OBJECTIVE: The objective of this study was to investigate the chronologic changes of nitric oxide (NO) concentration in the cochlear lateral wall and to explore its possible role in permanent threshold shift (PTS) after intense noise exposure. MATERIALS AND METHODS: Seventeen guinea pigs were subjected to a single continuous exposure to broadband white noise at 105 +/- 2 dB sound pressure level (SPL) for 40 hours and were divided into four groups according to various postnoise recovery periods. Another 12 guinea pigs were not exposed to noise and served as controls. The hearing status of all animals was evaluated with auditory brainstem responses (ABR) evoked by condensation "click" sounds. ABR were recorded both prior to noise exposure and immediately before killing the animal.

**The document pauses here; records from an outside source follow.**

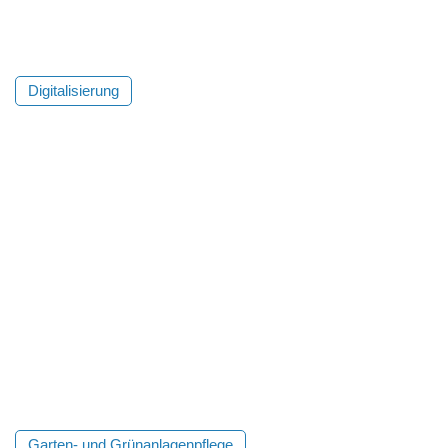
Digitalisierung
Garten- und Grünanlagenpflege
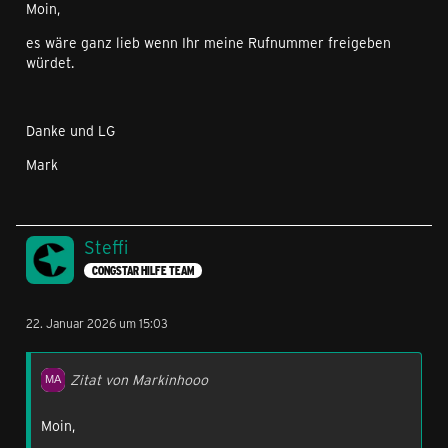
Moin,
es wäre ganz lieb wenn Ihr meine Rufnummer freigeben
würdet.
Danke und LG
Mark
Steffi
CONGSTAR HILFE TEAM
22. Januar 2026 um 15:03
Zitat von Markinhooo
Moin,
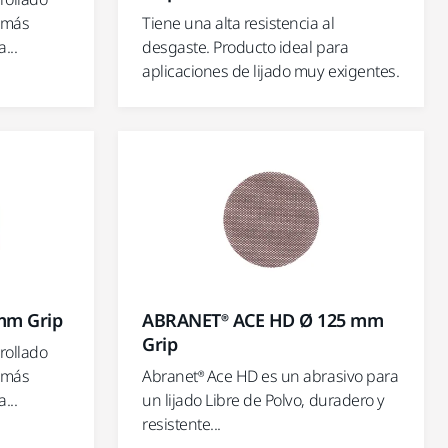
o más
Tiene una alta resistencia al
...
desgaste. Producto ideal para
aplicaciones de lijado muy exigentes.
mm Grip
ABRANET® ACE HD Ø 125 mm
Grip
rollado
o más
Abranet® Ace HD es un abrasivo para
...
un lijado Libre de Polvo, duradero y
resistente...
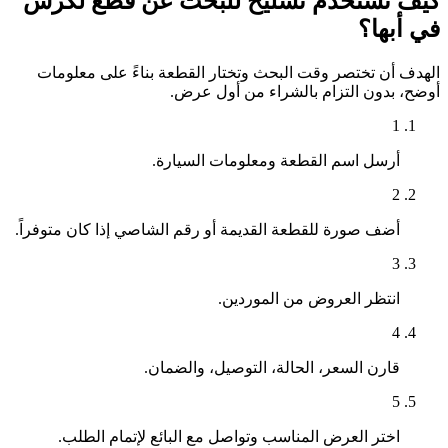
كيف تستخدم تشليح للبحث عن قطع لكزس
في أبها؟
الهدف أن تختصر وقت البحث وتختار القطعة بناءً على معلومات
أوضح، بدون التزام بالشراء من أول عرض.
1
أرسل اسم القطعة ومعلومات السيارة.
2
أضف صورة للقطعة القديمة أو رقم الشاصي إذا كان متوفراً.
3
انتظر العروض من الموردين.
4
قارن السعر، الحالة، التوصيل، والضمان.
5
اختر العرض المناسب وتواصل مع البائع لإتمام الطلب.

After death, NO concentration in the cochlear lateral wall was directly measured with an NO/ozone chemiluminescence technique. RESULTS: An approximately 1.7-fold increase in NO concentration was observed immediately postnoise exposure, which persisted for up to 28 days. The threshold of ABR elevation (mean, 30 dB SPL) peaked immediately after cessation of noise exposure and gradually resolved to a PTS (mean, 14.5 dB SPL) 56 days after noise exposure when NO concentration had returned to its prenoise exposure level. CONCLUSION: Noise-induced threshold shift, which resolved to a mild PTS, can be partially attributed to NO elevation in the cochlear lateral wall. Our results revealed a nonlinear correlation between ABR recovery and depletion of NO, indicating that the mechanisms of NO changes in the cochlear lateral wall may be more complicated than previously conceived and that other pathophysiologic mechanisms may also play important roles in noise-induced PTS.